[RECORD EXTRACTS — start]
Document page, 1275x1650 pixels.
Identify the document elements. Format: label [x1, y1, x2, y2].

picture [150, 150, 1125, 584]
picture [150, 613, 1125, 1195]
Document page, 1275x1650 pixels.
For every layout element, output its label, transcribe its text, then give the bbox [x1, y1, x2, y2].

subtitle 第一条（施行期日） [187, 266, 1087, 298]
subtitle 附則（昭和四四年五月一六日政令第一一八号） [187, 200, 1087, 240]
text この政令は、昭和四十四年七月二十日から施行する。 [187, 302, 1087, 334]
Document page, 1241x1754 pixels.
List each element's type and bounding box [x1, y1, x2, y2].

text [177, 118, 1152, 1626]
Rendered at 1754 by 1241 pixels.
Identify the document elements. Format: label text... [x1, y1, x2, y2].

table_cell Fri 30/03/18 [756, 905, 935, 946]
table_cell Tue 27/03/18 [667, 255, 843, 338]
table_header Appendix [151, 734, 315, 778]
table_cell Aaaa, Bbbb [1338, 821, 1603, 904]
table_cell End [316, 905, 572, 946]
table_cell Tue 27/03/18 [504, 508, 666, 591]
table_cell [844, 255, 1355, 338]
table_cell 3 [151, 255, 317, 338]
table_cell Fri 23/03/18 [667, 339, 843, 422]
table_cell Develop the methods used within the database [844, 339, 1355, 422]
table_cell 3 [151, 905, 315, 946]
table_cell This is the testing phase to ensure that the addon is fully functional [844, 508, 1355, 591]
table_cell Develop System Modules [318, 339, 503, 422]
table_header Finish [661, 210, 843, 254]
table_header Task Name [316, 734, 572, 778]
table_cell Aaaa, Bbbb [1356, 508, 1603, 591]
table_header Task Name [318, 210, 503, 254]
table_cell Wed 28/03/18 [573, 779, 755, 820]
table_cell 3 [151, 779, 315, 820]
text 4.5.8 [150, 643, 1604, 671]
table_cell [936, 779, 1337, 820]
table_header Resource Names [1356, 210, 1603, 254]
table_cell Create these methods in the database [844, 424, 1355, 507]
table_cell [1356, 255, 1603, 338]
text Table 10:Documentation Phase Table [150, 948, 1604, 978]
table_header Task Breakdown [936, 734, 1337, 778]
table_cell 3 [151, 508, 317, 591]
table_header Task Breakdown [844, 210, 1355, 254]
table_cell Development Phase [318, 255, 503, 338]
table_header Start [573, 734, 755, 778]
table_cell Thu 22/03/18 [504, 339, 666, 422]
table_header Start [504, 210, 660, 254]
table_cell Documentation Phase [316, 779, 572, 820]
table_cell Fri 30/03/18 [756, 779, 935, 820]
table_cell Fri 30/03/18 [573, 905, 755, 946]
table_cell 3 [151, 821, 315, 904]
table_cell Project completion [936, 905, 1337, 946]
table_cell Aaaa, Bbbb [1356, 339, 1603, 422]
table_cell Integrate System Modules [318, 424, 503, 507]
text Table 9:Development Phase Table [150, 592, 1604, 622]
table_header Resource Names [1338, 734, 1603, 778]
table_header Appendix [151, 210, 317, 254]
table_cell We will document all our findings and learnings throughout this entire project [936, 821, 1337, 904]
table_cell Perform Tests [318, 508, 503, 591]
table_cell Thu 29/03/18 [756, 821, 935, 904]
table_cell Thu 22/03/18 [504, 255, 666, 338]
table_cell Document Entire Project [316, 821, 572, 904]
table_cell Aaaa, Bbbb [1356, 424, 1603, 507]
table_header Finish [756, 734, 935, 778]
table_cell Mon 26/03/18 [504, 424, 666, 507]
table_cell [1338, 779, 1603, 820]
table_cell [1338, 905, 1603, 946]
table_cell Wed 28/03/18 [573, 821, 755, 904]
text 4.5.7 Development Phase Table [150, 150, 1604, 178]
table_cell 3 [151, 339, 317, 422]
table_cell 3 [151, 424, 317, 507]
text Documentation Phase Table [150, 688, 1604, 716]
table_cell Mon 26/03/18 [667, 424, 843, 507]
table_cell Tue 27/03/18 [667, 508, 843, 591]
[RECORD EXTRACTS — finish]
Return the entries above word for word.

Document page, 1275x1650 pixels.
Identify the document elements. Format: label [x1, y1, x2, y2].

picture [150, 150, 1125, 584]
picture [150, 613, 1125, 1195]
Document page, 1275x1650 pixels.
For every layout element, output its label, transcribe its text, then give the bbox [x1, y1, x2, y2].

subtitle 第一条（施行期日） [187, 266, 1087, 298]
subtitle 附則（昭和四四年五月一六日政令第一一八号） [187, 200, 1087, 240]
text この政令は、昭和四十四年七月二十日から施行する。 [187, 302, 1087, 334]
Document page, 1241x1754 pixels.
List each element's type and bounding box [x1, y1, x2, y2].

text [177, 118, 1152, 1626]
Rendered at 1754 by 1241 pixels.
Identify the document elements. Format: label text... [x1, y1, x2, y2].

table_cell Fri 30/03/18 [756, 905, 935, 946]
table_cell Tue 27/03/18 [667, 255, 843, 338]
table_header Appendix [151, 734, 315, 778]
table_cell Aaaa, Bbbb [1338, 821, 1603, 904]
table_cell End [316, 905, 572, 946]
table_cell Tue 27/03/18 [504, 508, 666, 591]
table_cell [844, 255, 1355, 338]
table_cell 3 [151, 255, 317, 338]
table_cell Fri 23/03/18 [667, 339, 843, 422]
table_cell Develop the methods used within the database [844, 339, 1355, 422]
table_cell 3 [151, 905, 315, 946]
table_cell This is the testing phase to ensure that the addon is fully functional [844, 508, 1355, 591]
table_cell Develop System Modules [318, 339, 503, 422]
table_header Finish [661, 210, 843, 254]
table_header Task Name [316, 734, 572, 778]
table_cell Aaaa, Bbbb [1356, 508, 1603, 591]
table_header Task Name [318, 210, 503, 254]
table_cell Wed 28/03/18 [573, 779, 755, 820]
table_cell 3 [151, 779, 315, 820]
text 4.5.8 [150, 643, 1604, 671]
table_cell [936, 779, 1337, 820]
table_header Resource Names [1356, 210, 1603, 254]
table_cell Create these methods in the database [844, 424, 1355, 507]
table_cell [1356, 255, 1603, 338]
text Table 10:Documentation Phase Table [150, 948, 1604, 978]
table_header Task Breakdown [936, 734, 1337, 778]
table_cell 3 [151, 508, 317, 591]
table_header Task Breakdown [844, 210, 1355, 254]
table_cell Development Phase [318, 255, 503, 338]
table_header Start [573, 734, 755, 778]
table_cell Thu 22/03/18 [504, 339, 666, 422]
table_header Start [504, 210, 660, 254]
table_cell Documentation Phase [316, 779, 572, 820]
table_cell Fri 30/03/18 [756, 779, 935, 820]
table_cell Fri 30/03/18 [573, 905, 755, 946]
table_cell 3 [151, 821, 315, 904]
table_cell Project completion [936, 905, 1337, 946]
table_cell Aaaa, Bbbb [1356, 339, 1603, 422]
table_cell Integrate System Modules [318, 424, 503, 507]
text Table 9:Development Phase Table [150, 592, 1604, 622]
table_header Resource Names [1338, 734, 1603, 778]
table_header Appendix [151, 210, 317, 254]
table_cell We will document all our findings and learnings throughout this entire project [936, 821, 1337, 904]
table_cell Perform Tests [318, 508, 503, 591]
table_cell Thu 29/03/18 [756, 821, 935, 904]
table_cell Thu 22/03/18 [504, 255, 666, 338]
table_cell Document Entire Project [316, 821, 572, 904]
table_cell Aaaa, Bbbb [1356, 424, 1603, 507]
table_header Finish [756, 734, 935, 778]
table_cell Mon 26/03/18 [504, 424, 666, 507]
table_cell [1338, 779, 1603, 820]
table_cell [1338, 905, 1603, 946]
table_cell Wed 28/03/18 [573, 821, 755, 904]
text 4.5.7 Development Phase Table [150, 150, 1604, 178]
table_cell 3 [151, 339, 317, 422]
table_cell 3 [151, 424, 317, 507]
text Documentation Phase Table [150, 688, 1604, 716]
table_cell Mon 26/03/18 [667, 424, 843, 507]
table_cell Tue 27/03/18 [667, 508, 843, 591]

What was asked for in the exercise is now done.